抱着这样的心态在喜欢,所以生气的时候毫不犹豫的生气,翻脸的时候毫不犹豫的翻脸,说走就走,根本不会在乎自己会不会伤心,会不会难过,会不会疼,他根本就什么都不在乎,他只是在乎自己的心意。
他觉得他是在爱你,他就是在爱你。
第不知道多少次从嘴里咳出血来的时候,耳边全是嘈嘈杂杂的尖叫声,眼睛模模糊糊的看不清,嬴景文就这么放松的任由韵锦公公搂着自己的脖子,然后往那嘴里灌着令人恶心的药汁。
“圣上,圣上?”
这样的声音一直能听见,但是嬴景文觉得自己好累,他根本睁不开眼来。
眼里干涩,浑身酸疼,能看清东西的时候,头顶的床幔似乎都在跟着旋转不停,嬴景文一点一点的用力将眼睛放大,他需要清醒,他不能生病,他不能倒下,他还要……他还要让嬴嗣音生不如死。

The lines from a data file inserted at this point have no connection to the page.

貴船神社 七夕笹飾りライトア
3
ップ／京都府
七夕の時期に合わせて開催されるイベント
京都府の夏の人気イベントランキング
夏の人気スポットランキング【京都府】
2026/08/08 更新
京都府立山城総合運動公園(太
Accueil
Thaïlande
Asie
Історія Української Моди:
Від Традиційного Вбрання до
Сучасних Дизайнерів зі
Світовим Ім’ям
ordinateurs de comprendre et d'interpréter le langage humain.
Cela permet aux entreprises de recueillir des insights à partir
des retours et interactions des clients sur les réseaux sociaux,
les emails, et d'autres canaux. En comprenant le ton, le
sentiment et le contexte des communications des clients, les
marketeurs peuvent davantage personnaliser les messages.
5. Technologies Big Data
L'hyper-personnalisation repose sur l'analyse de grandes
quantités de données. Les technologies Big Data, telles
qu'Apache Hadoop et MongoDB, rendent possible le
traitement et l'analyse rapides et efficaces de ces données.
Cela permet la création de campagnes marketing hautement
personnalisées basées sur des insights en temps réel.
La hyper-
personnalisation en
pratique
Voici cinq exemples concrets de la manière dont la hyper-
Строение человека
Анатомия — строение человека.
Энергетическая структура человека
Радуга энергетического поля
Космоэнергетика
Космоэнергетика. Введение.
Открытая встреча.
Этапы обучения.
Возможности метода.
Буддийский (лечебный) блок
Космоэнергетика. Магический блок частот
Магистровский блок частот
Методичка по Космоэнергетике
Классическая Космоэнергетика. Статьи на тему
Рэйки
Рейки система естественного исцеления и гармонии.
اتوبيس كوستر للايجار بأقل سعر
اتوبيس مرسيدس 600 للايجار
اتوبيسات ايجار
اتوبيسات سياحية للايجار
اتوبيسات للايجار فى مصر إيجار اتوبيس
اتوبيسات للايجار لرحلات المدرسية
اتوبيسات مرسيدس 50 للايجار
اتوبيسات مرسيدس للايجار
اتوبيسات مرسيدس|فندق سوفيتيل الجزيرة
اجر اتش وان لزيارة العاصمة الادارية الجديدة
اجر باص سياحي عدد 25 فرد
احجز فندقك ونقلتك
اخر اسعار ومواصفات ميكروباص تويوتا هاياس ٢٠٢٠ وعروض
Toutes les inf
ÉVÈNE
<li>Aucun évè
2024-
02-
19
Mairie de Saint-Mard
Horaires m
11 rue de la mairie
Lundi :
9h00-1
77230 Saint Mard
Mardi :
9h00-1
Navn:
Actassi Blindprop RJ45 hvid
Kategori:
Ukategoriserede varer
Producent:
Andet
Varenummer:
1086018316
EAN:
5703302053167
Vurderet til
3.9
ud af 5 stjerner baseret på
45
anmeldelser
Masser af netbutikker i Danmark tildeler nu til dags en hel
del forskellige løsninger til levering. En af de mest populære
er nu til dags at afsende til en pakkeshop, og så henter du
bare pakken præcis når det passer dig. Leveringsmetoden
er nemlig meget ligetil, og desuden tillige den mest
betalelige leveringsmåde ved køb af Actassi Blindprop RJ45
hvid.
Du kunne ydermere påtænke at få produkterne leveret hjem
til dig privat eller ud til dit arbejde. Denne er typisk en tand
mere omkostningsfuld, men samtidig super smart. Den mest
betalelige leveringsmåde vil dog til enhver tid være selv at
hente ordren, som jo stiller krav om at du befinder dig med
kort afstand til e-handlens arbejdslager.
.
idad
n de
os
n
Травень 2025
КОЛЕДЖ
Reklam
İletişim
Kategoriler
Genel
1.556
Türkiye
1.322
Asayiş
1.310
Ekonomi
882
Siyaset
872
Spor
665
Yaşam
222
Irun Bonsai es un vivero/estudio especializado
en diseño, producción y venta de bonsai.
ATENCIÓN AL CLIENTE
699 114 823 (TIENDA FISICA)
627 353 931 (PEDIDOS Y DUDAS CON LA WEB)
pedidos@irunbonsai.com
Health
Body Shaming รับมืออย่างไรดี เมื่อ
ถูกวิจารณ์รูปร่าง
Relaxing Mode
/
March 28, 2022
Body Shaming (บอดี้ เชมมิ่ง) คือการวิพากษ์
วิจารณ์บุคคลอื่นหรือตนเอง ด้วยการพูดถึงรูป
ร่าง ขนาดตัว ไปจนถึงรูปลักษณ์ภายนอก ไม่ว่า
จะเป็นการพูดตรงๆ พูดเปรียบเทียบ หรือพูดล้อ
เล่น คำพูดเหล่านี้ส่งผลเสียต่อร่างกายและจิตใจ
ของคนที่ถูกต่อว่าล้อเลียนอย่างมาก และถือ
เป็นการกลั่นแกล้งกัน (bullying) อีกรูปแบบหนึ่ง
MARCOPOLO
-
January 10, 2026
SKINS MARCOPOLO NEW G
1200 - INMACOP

他能伸出那只手救他从冰池出来,他就能再伸出那只手推他下十八层地狱。
算是惩罚吧,惩罚他打着爱的名义骗了一个根本就不爱的人这么久,惩罚他明明还在骗人的过程中却又无可救药的真正爱上了一个,素未谋面,从不相识,甚至没有理由没有原因就出现的一个少年身上。
为了人家肯那么卑微,为了人家鞍前马后的伺候着,还生怕人家有一丁点儿的不高兴。
这也太区别对待了吧。
嬴景文一笑,嘴角边又开始绵绵不断的溢出了血迹。
“韵锦……”低哑的一声喊出口来,吓得嬴景文自己都是好大一跳,这声儿,听着跟个七十岁的老头子一样。
“圣上醒了?”韵锦一听着声儿便立马凑过来,伸手想扶嬴景文坐起来的,谁知道刚伸了手又才看到自家主子吐了血,才立马换了动作,先伸手去擦嘴角边的血迹了。
嬴景文有气无力的问道,“朕吩咐你们给各大世家送出去的信,有,有回应了吗?”
“有了有了。”韵锦立马回应道,“苍山幽月谷,揽月凌云峰,暗香门无夜宗都回信儿了,说是愿意跟随圣上一起除掉孝文侯这个祸害呢。”
“昆仑山呢?”
“昆仑山暂时没有动静,奴才明天再安排人过去催催。”
“记着,昆仑山若是敢表现半分要护沈清寒的意思,立刻除他们满门,一个也不留,然后把菥蓂那个老头子的人头给我送去冀北,送去沈清寒的手里……咳咳……咳咳咳,听见没有……咳咳咳……”
“圣上。”韵锦担心的用手去拍着嬴景文的背脊给他顺气。